A resident who was getting shopping out if his car then came over and confirmed the same story. George established that they were not 'working together' and decided to knock on the door of the old man to get the other side of the tale.

The old lad was about 72, stooped and clearly angry. George asked his name and clarified that this was also the original informant and the reason he had been called there. He barked and swore at George during his attempts to establish what had happened. He then said that if he was 20 years younger he would clip all their ears and kick George's arse too. He told him that he had had enough of the kids screaming and laughing outside his house and that he had also written to the local council on at least 3 occasions to have the swing park moved further away from his address because he couldn't stand the noise. George was a little taken aback at being told the old guy wanted to kick his arse and asked him why he felt so angry toward him but he just told George to eff off.

Mr Angry refused to calm down and continued to throw abuse at George and the kids. The mum of crying boy had now turned up and also wanted Mr Angry's blood while George was still trying to cope with his perceptions being turned upside-down. Here was a yobbish lout of an elderly man showing no tolerance for those younger than him including the police and showering them with abuse. For his own safety as much as anything else, Mr Angry was arrested for disorderly behaviour and on suspicion of assault occassioning actual bodily harm on the minor.

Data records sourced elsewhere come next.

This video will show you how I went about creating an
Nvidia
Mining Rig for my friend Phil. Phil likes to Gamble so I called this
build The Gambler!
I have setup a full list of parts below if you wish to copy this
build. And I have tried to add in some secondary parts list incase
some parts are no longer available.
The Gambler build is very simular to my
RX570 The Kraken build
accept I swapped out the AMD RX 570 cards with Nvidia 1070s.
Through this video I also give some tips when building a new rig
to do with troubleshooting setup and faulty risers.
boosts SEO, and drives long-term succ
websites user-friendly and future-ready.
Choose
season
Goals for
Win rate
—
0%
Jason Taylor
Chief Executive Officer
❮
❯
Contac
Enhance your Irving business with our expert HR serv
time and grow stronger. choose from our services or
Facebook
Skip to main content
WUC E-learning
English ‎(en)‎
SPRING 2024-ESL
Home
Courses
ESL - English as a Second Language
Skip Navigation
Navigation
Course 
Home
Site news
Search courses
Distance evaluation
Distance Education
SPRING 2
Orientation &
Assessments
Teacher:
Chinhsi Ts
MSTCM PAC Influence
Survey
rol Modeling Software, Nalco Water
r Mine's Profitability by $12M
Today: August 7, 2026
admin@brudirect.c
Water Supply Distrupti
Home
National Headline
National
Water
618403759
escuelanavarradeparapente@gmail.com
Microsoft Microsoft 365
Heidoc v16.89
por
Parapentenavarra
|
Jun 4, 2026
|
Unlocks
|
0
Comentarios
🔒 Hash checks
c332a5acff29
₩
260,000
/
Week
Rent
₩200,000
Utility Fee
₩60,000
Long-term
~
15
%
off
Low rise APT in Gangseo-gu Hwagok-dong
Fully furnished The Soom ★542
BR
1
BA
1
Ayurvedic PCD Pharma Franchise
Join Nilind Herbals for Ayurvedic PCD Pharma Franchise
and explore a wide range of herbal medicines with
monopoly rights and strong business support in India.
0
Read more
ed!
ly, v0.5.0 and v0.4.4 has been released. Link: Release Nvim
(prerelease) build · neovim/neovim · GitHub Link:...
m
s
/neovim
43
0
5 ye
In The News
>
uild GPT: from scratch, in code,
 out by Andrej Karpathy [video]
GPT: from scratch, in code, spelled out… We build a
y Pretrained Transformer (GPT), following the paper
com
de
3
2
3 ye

When they arrived at the police station, Mr Angry tried to fight George and two other burly coppers. He lost but not before he was taken down to a cell. A PNC check later revealed that our Mr Angry had served 15 years for armed robbery some years ago and had also been served an ASBO (that's an Anti-Social Behaviour Order) not to enter certain areas where youths congregate (parks etc) as he had been arrested for assault against a minor only a year before.

It turns out that Mr Angry made the 'nuisance youth' call after he had assaulted the lad in an attempt to cover himself. Perhaps leopards never do change their spots even if they aren't immediately obvious and perhaps preconceptions should be treated with caution.